2. I miss my IR remote. In theory, I thought that a phone/tablet remote was a great idea. In practice, I disagree with myself. With an IR remote, the latency between wanting to pause and actually pausing is extremely short (as long as you know where your remote is). With a tablet/phone, the context switch to turn the phone on, enter my lock screen password, navigating to my Netflix app (which sometimes needs to re-start because it has been unloaded from memory) and pausing the show can take as long as 30 seconds. All while my significant other is tapping her foot, waiting for the chance to talk to me about something. I find the phone/tablet as a remote to be a nice backup, but I still want an aTV-style remote for my Chromecast.
Friday, August 23, 2013 12:00:54 PM UTC
@Brian

On your second bad point, it might be that they can add the ability to pause using your TV remote at some point through the HDMI connection. My TV remote can do some basic control of my blu-ray player and I'm pretty sure that it is doing it through HDMI.

________________

(Instruction 1)
In the Chromecast remote discussion, change "blu-ray player" to "DVD player" in the stretch from "On your second" through "it through HDMI.".
(Instruction 2)
Write what comes next in the Chromecast remote discussion, picking up after its last sentence.
The data that follows has no connection to the Chromecast remote discussion.

(Chart comprehension data)
________________

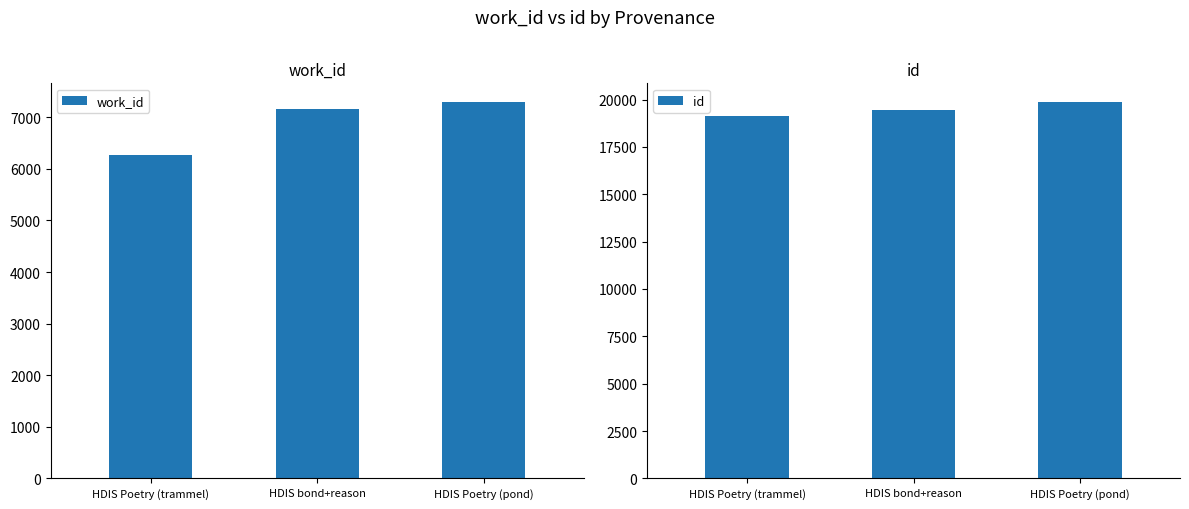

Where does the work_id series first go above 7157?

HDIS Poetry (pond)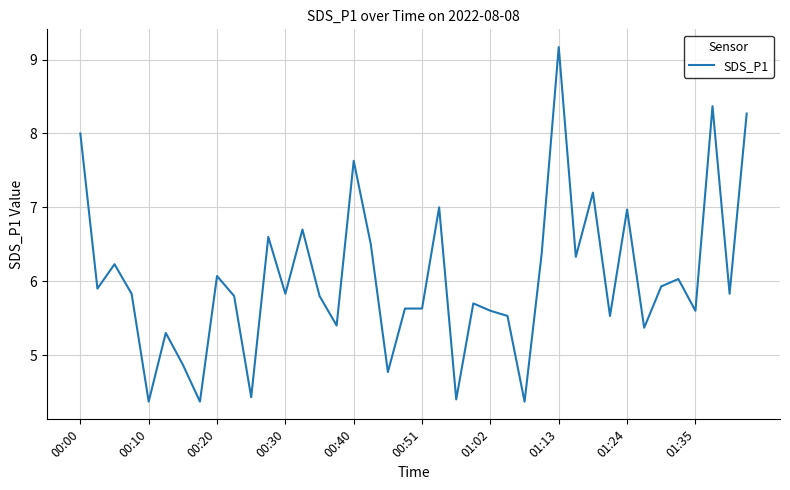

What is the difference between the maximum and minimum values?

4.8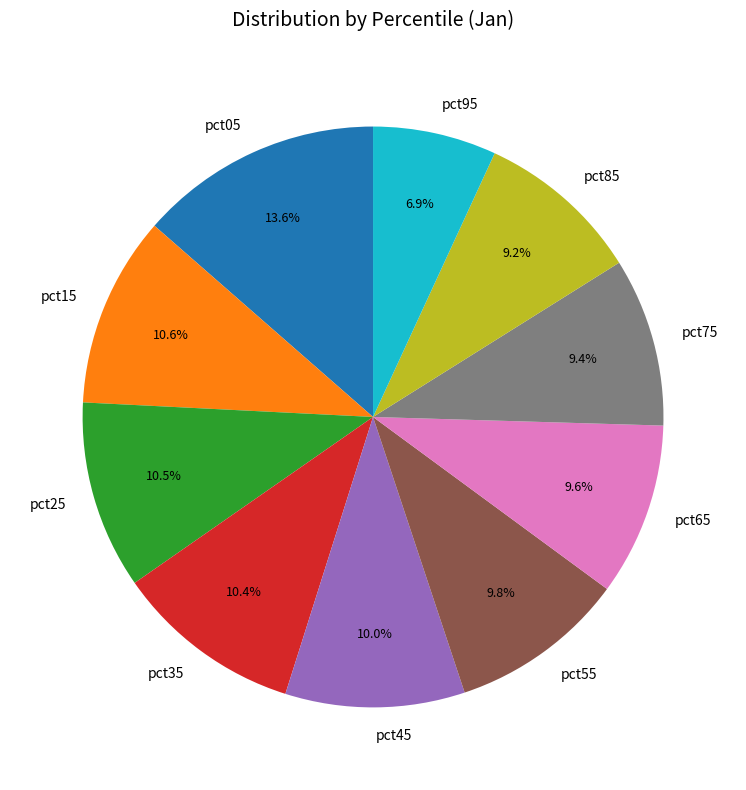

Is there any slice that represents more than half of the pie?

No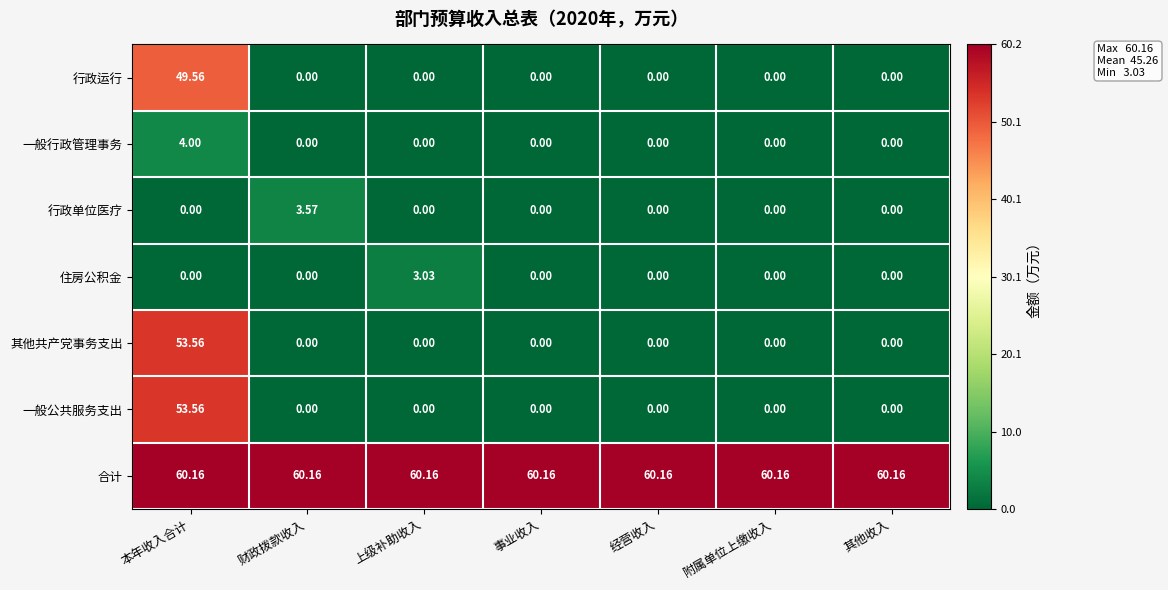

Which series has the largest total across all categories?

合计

________________

(Exercise response 1)
On your second bad point, it might be that they can add the ability to pause using your TV remote at some point through the HDMI connection. My TV remote can do some basic control of my DVD player and I'm pretty sure that it is doing it through HDMI.

(Exercise response 2)
Mark Adamson
Friday, August 23, 2013 12:23:10 PM UTC
I've had the same issue with my iPhone YouTube app not seeing Chromecast. I've had to unplug the Chromecast (ie reboot it) and that's work sometimes. Other times it didn't and then a couple hours later I'll notice Chromecast reappears in the YouTube app. Very frustrating. Hopefully they will resolve it since I really like the idea of getting rid of my ps3 and roku and just having a tiny dongle to stream videos from. I love my other devices but the ps3 especially is too big and I rarely play video games anymore
Darrell
Friday, August 23, 2013 12:50:15 PM UTC
One fine day, Everything Will Just Work and we techies of the home front can lean back and have a nice cup of tea.

But until then, every change for the better is-- well, a change for the better :)

~rL
Friday, August 23, 2013 12:57:11 PM UTC
Another Downside, you cant run videos stored in your network drive, which is why I prefer smart TV over chromcast . may be they are keeping it for the next version or google want you to always be online .
Sam
Friday, August 23, 2013 2:20:03 PM UTC
Great review, Scott. The Chromecast is great for what it does and for the extremely low price point. I agree with Sam's downside: not being able to directly stream videos on your network drive is definitely a negative. Hopefully, this will be solved by something like making Chromecast compatible with Plex.
Friday, August 23, 2013 3:54:05 PM UTC
I'm eagerly waiting for Plex support as well. Does it have DLNA Play-To functionality, or is DLNA being superseded by all these new protocols?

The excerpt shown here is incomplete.